La Côte d’Ivoire continue d’archiver ses faits historiques qui jalonnent son parcours lointain et/ou récent. Ce 18 février rappelle bien de souvenirs, notamment la répression des opposants sortis dans la rue en 1992 pour brandir une série de revendications.
Appelé par Félix Houphouët-Boigny pour donner un nouveau souffle à l’économie ivoirienne agonisante, Alassane Ouattara d’abord président d’un comité interministériel est nommé Premier ministre. C’est le tout premier du premier président ivoirien. Sorti du système des finances internationales, Alassane Ouattara arrive en Côte d’Ivoire dans un environnement de morosité économique happé par le nouveau vent du multipartisme. Laurent Gbagbo, secrétaire général du Front populaire ivoirien (FPI) à l’époque, et ses camarades de parti ne se donnaient pas de répit pour contraindre Félix Houphouët-Boigny à lâcher du lest sur des dispositions constitutionnelles pouvant déboucher sur des réformes démocratiques. En face, celui à qui il faudra d’abord faire plier l’échine, c’est le Premier ministre Alassane Ouattara.
Ouattara – Gbagbo, une adversité vieille d’une trentaine d’années
Le 18 février 1992 est sans doute le premier test d'un face-à-face politique entre les deux personnalités, Alassane Ouattara au pouvoir et Laurent Gbagbo fer de lance de l’opposition. Leur adversité ne date pas d’aujourd’hui. Le désamour qui a prévalu entre 1990 et 1993 s’est poursuivi jusqu’à ce jour, après avoir tâté une impossible alliance dans un front républicain en 1995 face à Henri Konan Bédié. Une semaine avant cette marche historique du 18 février, une centaine d’étudiants de la Fédération estudiantine et scolaire de Côte d’Ivoire (FESCI), avec à sa tête son premier leader Martial Ahipeaud, venait de se faire arrêter suite à une manifestation contre l’impunité des bourreaux de la répression à la cité universitaire de Yopougon en mai 1991. Après une enquête qui a épinglé la Force d’intervention rapide para-commando (Firpac), Houphouët-Boigny s’est abstenu de poursuivre les hommes du général Robert Guéï. Pour l’opposition, c’en était une posture de trop, dans l’instrumentalisation de la justice et l’embrigadement des libertés publiques en général. Le 12 février 1992, l’opposition place alors sa marche sous le signe de la « conquête des libertés et l’instauration de la démocratie ». Malgré son interdiction par le gouvernement d’Houphouët piloté par Alassane Ouattara et de la « loi anticasseurs », l’opposition y est allée tout de même, en masse. Certains observateurs ont parlé d'« assaut final » contre le régime d'Houphouët.

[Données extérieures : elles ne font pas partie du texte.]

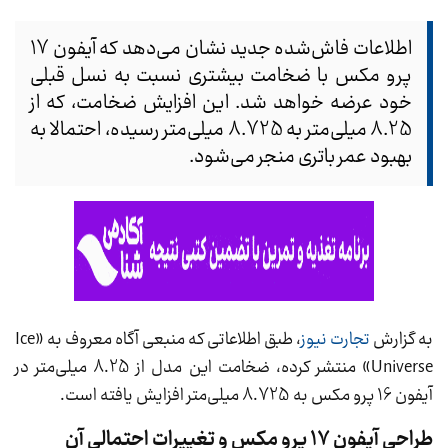
اطلاعات فاش‌شده جدید نشان می‌دهد که آیفون 17
پرو مکس با ضخامت بیشتری نسبت به نسل قبلی
خود عرضه خواهد شد. این افزایش ضخامت، که از
8.25 میلی‌متر به 8.725 میلی‌متر رسیده، احتمالا به
بهبود عمر باتری منجر می‌شود.
به گزارش
تجارت نیوز
، طبق اطلاعاتی که منبعی آگاه معروف به «Ice
Universe» منتشر کرده، ضخامت این مدل از 8.25 میلی‌متر در
آیفون 16 پرو مکس به 8.725 میلی‌متر افزایش یافته است.
طراحی آیفون 17 پرو مکس و تغییرات احتمالی آن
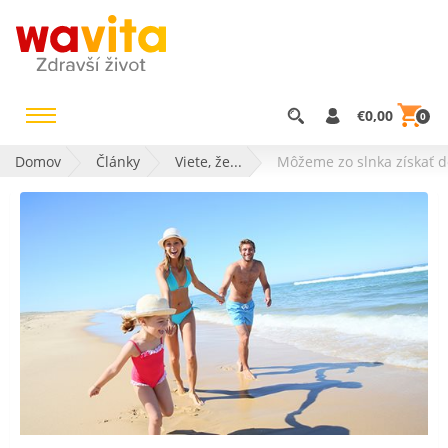
€0,00
0
Domov
Články
Viete, že...
Môžeme zo slnka získať d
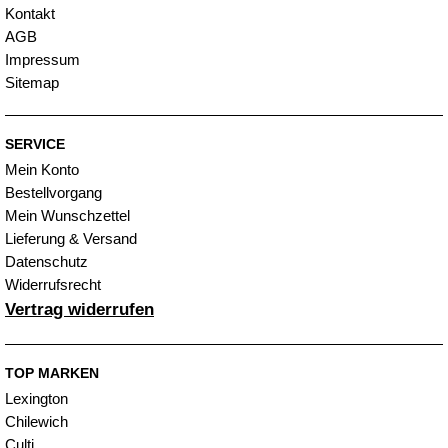
Kontakt
AGB
Impressum
Sitemap
SERVICE
Mein Konto
Bestellvorgang
Mein Wunschzettel
Lieferung & Versand
Datenschutz
Widerrufsrecht
Vertrag widerrufen
TOP MARKEN
Lexington
Chilewich
Culti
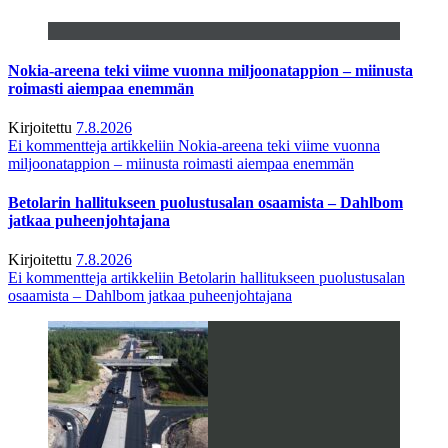
Nokia-areena teki viime vuonna miljoonatappion – miinusta
roimasti aiempaa enemmän
Kirjoitettu
7.8.2026
Ei kommentteja
artikkeliin Nokia-areena teki viime vuonna
miljoonatappion – miinusta roimasti aiempaa enemmän
Betolarin hallitukseen puolustusalan osaamista – Dahlbom
jatkaa puheenjohtajana
Kirjoitettu
7.8.2026
Ei kommentteja
artikkeliin Betolarin hallitukseen puolustusalan
osaamista – Dahlbom jatkaa puheenjohtajana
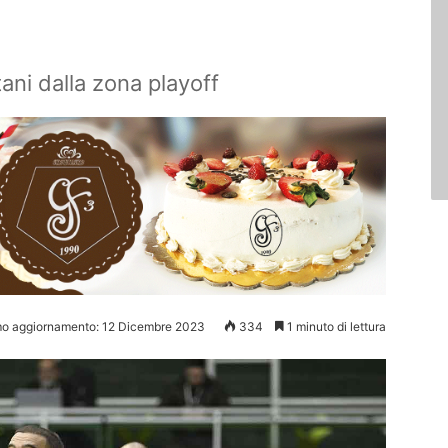
ani dalla zona playoff
mo aggiornamento: 12 Dicembre 2023
334
1 minuto di lettura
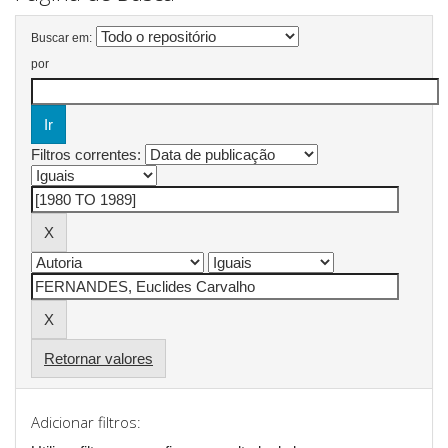
Buscar em:
por
Filtros correntes:
Retornar valores
Adicionar filtros:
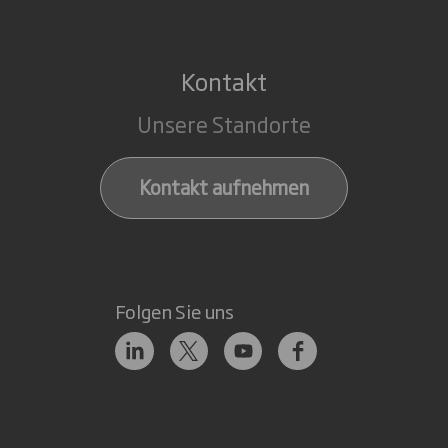
Kontakt
Unsere Standorte
Kontakt aufnehmen
Folgen Sie uns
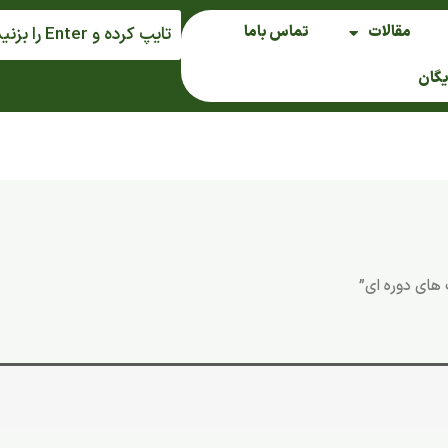
مقالات
تماس باما
یگان
ای دوره ای”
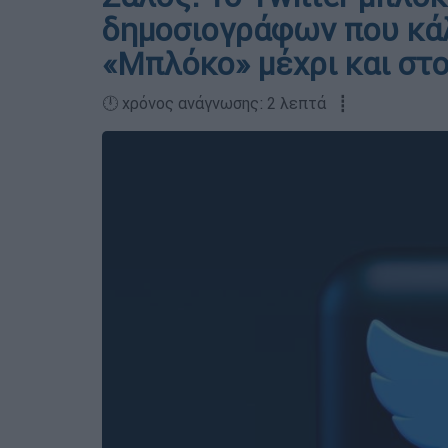
δημοσιογράφων που κάλ
«Μπλόκο» μέχρι και στ
🕛 χρόνος ανάγνωσης: 2 λεπτά ┋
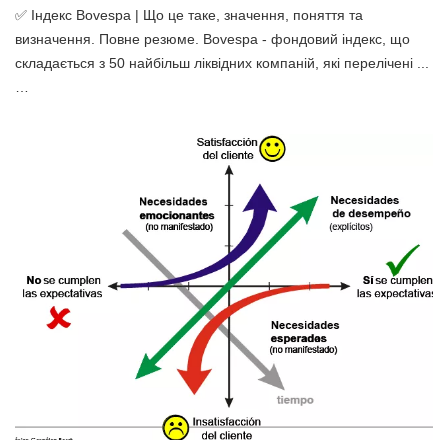
✅ Індекс Bovespa | Що це таке, значення, поняття та
визначення. Повне резюме. Bovespa - фондовий індекс, що
складається з 50 найбільш ліквідних компаній, які перелічені ...
…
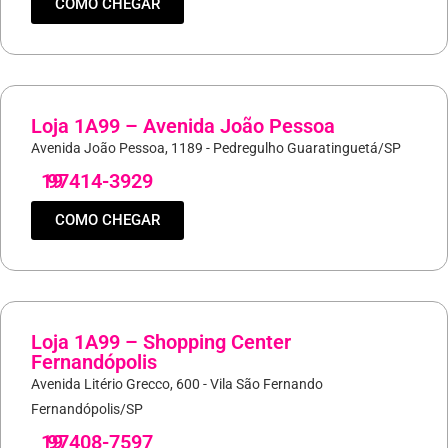
COMO CHEGAR
Loja 1A99 – Avenida João Pessoa
Avenida João Pessoa, 1189 - Pedregulho Guaratinguetá/SP
19
97414-3929
COMO CHEGAR
Loja 1A99 – Shopping Center
Fernandópolis
Avenida Litério Grecco, 600 - Vila São Fernando
Fernandópolis/SP
19
97408-7597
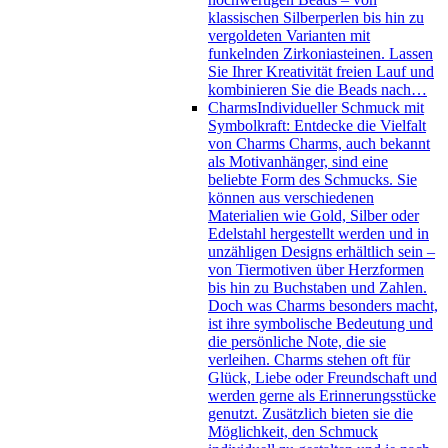
klassischen Silberperlen bis hin zu
vergoldeten Varianten mit
funkelnden Zirkoniasteinen. Lassen
Sie Ihrer Kreativität freien Lauf und
kombinieren Sie die Beads nach…
Charms
Individueller Schmuck mit
Symbolkraft: Entdecke die Vielfalt
von Charms Charms, auch bekannt
als Motivanhänger, sind eine
beliebte Form des Schmucks. Sie
können aus verschiedenen
Materialien wie Gold, Silber oder
Edelstahl hergestellt werden und in
unzähligen Designs erhältlich sein –
von Tiermotiven über Herzformen
bis hin zu Buchstaben und Zahlen.
Doch was Charms besonders macht,
ist ihre symbolische Bedeutung und
die persönliche Note, die sie
verleihen. Charms stehen oft für
Glück, Liebe oder Freundschaft und
werden gerne als Erinnerungsstücke
genutzt. Zusätzlich bieten sie die
Möglichkeit, den Schmuck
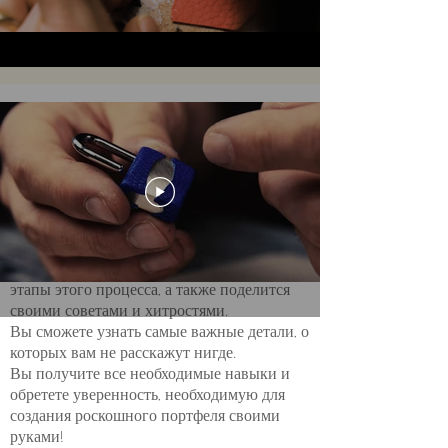
167 минут
продвинутый уровень
Hackney Briefcase
В рамках этоо расширенного мастер-класса
Peter Nitz расскажет вам обо всех
тонкостях создания портфеля Hackney.
Двигаясь шаг за шагом, он покажет вам все
этапы этого процесса, а также поделится
своими советами и хитростями.
Вы сможете узнать самые важные детали, о
которых вам не расскажут нигде.
Вы получите все необходимые навыки и
обретете уверенность, необходимую для
создания роскошного портфеля своими
руками!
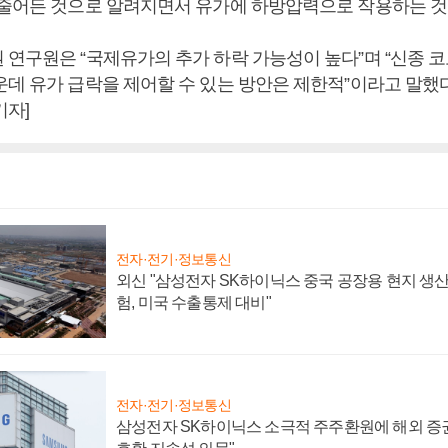
 줄어든 것으로 알려지면서 유가에 하방압력으로 작용하는 것
 연구원은 “국제유가의 추가 하락 가능성이 높다”며 “신종 코
운데 유가 급락을 제어할 수 있는 방안은 제한적”이라고 말했다
기자]
전자·전기·정보통신
외신 "삼성전자 SK하이닉스 중국 공장용 현지 생산
험, 미국 수출통제 대비"
전자·전기·정보통신
삼성전자 SK하이닉스 소극적 주주환원에 해외 증권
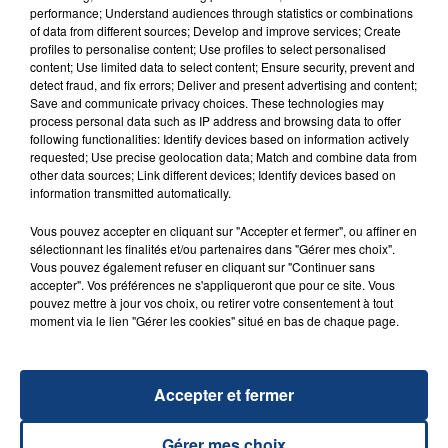
performance; Understand audiences through statistics or combinations
of data from different sources; Develop and improve services; Create
profiles to personalise content; Use profiles to select personalised
content; Use limited data to select content; Ensure security, prevent and
20 juillet 2026
detect fraud, and fix errors; Deliver and present advertising and content;
UNE ADOLESCENTE DEVANT SE FAIRE
Save and communicate privacy choices. These technologies may
OPÉRER DE LA CHEVILLE RESSORT DE LA...
process personal data such as IP address and browsing data to offer
following functionalities: Identify devices based on information actively
La famille a porté plainte contre la clinique qui a
requested; Use precise geolocation data; Match and combine data from
reconnu sa responsabilité et présenté ses
other data sources; Link different devices; Identify devices based on
information transmitted automatically.
excuses.
TITRES DIFFUSÉS
Vous pouvez accepter en cliquant sur "Accepter et fermer", ou affiner en
sélectionnant les finalités et/ou partenaires dans "Gérer mes choix".
Vous pouvez également refuser en cliquant sur "Continuer sans
19h31
19h31
19h27
19h27
accepter". Vos préférences ne s'appliqueront que pour ce site. Vous
pouvez mettre à jour vos choix, ou retirer votre consentement à tout
moment via le lien "Gérer les cookies" situé en bas de chaque page.
Accepter et fermer
Gérer mes choix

Le témoignage de Gbagbo sur le 18 février
Quelques heures après le début de cette marche à l’Institut national de santé publique (INSP) à Adjamé, des témoins ce jour-là font cas d’un incendie de véhicules au niveau du palais de justice, de violents heurts dans les environs de la BAD et du marché, au Plateau. Laurent et Simone Gbagbo sont ciblés. « Mon épouse m’a raconté plus tard qu’au même moment on criait : « tuez-la ! ». « Elle a été battue jusqu'à ce qu’elle perde connaissance. Transportée au camp Gallieni, elle y a été encore plus sauvagement battue. Quand elle s’est réveillée, elle était à l’hôpital avec les vertèbres cervicales endommagées. Elle nous a rejoints plus tard en prison avec une minerve. Ce jour était pour moi un jour de tristesse en pensant à la Côte d'Ivoire, mais aussi un jour de gloire pour les combattants de la liberté et de la démocratie. J’étais convaincu que c’était le prix à payer pour que nous ayons la démocratie et le pouvoir. J’ai compris ce jour-là que je serai Président de la République et que plus rien ne pouvait m’arrêter », raconte l’ancien président ivoirien, dans un documentaire réalisé par le cinéaste Henri Dupac, intitulé « Laurent Gbagbo, la force d’un destin 1945-2000 ». « Des militaires sont arrivés. Ils m’ont encerclé. Il y en a un qui a sorti son pistolet automatique qu’il a pointé vers moi (…) », se rappelle Simone Gbagbo.
29 ans plus tard – ce 18 février 2021 – le face-à-face Ouattara-Gbagbo est toujours d’actualité. En avril 2011, Alassane Ouattara après avoir réussi à prendre le pouvoir des mains de Laurent Gbagbo, a autorisé son transfert à la Cour pénale internationale (CPI). Depuis la libération de celui-ci, son retour au pays fait l’objet de blocages malgré une disposition de la Constitution, article 22, qui stipule qu’« aucun Ivoirien ne peut être contraint à l’exil ».